Schindler: Life over money
Schindler’s List is a 1993 movie biographical drama directed by Steven Spielberg. Based on a true story, the movie is about a Nazi businessman who saved more than a thousand Jews during the World War II.
The movie focused on what happened during the beginning of World War II in Krakow Ghetto, which is a German-initiated relocation of Polish Jews. Oskar Schindler, a Nazi businessman who saw an opportunity to gain money with the holocaust, started running a factory. He hired the Jews thinking that their rates are cheaper. However in 1942, all of the Jew workers were assigned to a concentration camp lead by an alcoholic commandant, Amon Goeth. He is always seen shooting people from his balcony. The film showed how the Nazis brutally treated the Jews: killing them whenever they commit mistakes, burning them on a train, they even killed women and children. Because of this, Schindler decided that instead of gaining more income, he helped the Jews by hiring all of them in exchange of all his money and jewelry. Schindler lost almost his entire fortune but saved 1,100 lives.

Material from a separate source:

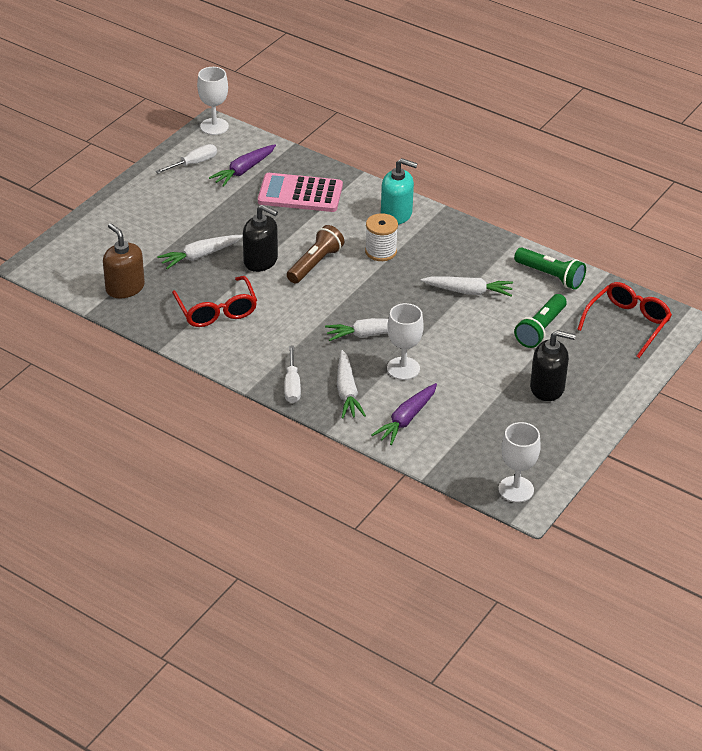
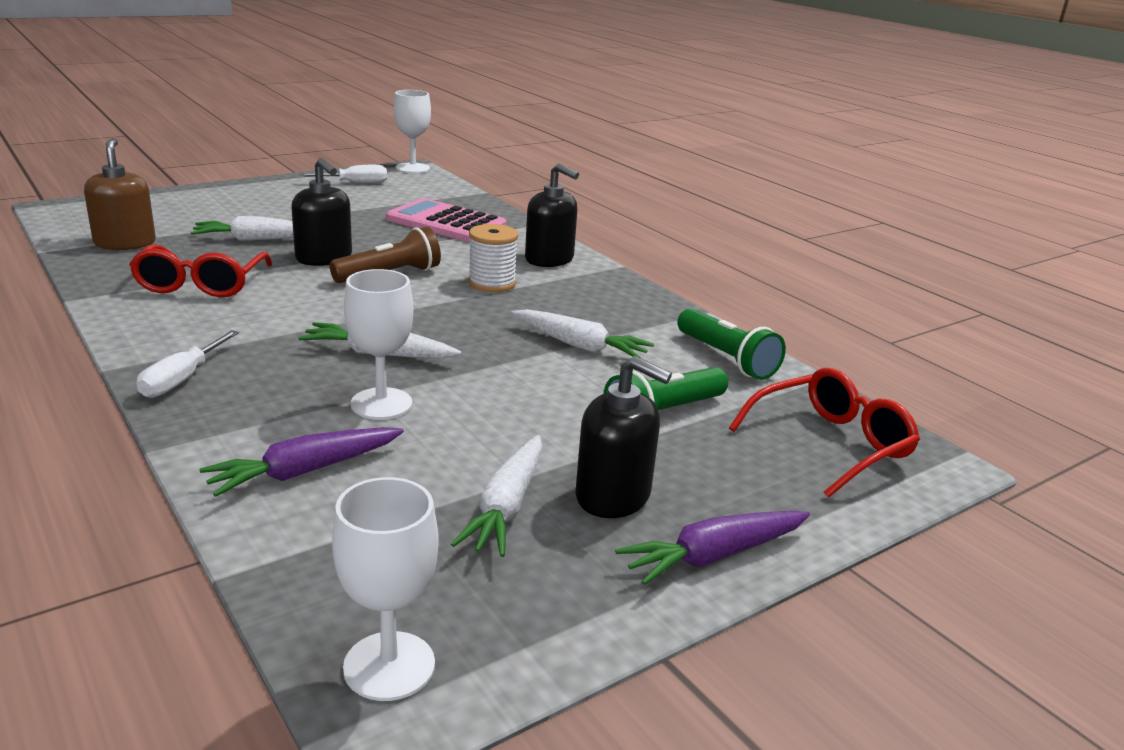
camera: 20 degrees right, 15 degrees down
(244, 170) = (403, 197): purple carrot -> purple carrot (714, 556)
(347, 391) = (255, 408): white carrot -> white carrot (506, 506)
(396, 214) = (549, 259): turquoise soap dispenser -> black soap dispenser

The film being shot mostly in black and white emphasized the setting, which was during the 1940s, The film, through the director’s style, demonstrated contrasts and ironies.
The movie, I my opinion, was both character and plot-driven. The film focused on Schindler’s character and also, focused on the events that happened during the war.
Overall, the movie was great. It was very moving and somehow realistic. It was also not boring.